**What needs to be done**.
Extract each line of text from the records below, reproducing every line word for word and in its original order.

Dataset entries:
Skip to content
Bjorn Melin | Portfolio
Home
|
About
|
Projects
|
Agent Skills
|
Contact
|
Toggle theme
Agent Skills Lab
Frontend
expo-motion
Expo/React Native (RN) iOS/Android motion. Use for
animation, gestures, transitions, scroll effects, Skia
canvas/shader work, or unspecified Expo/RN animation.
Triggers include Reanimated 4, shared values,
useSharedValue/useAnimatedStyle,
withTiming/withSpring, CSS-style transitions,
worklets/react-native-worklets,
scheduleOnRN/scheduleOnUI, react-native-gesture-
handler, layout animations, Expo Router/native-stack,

**Response to the exercise**.
Skip to content
Bjorn Melin | Portfolio
Home
|
About
|
Projects
|
Agent Skills
|
Contact
|
Toggle theme
Agent Skills Lab
Frontend
expo-motion
Expo/React Native (RN) iOS/Android motion. Use for
animation, gestures, transitions, scroll effects, Skia
canvas/shader work, or unspecified Expo/RN animation.
Triggers include Reanimated 4, shared values,
useSharedValue/useAnimatedStyle,
withTiming/withSpring, CSS-style transitions,
worklets/react-native-worklets,
scheduleOnRN/scheduleOnUI, react-native-gesture-
handler, layout animations, Expo Router/native-stack,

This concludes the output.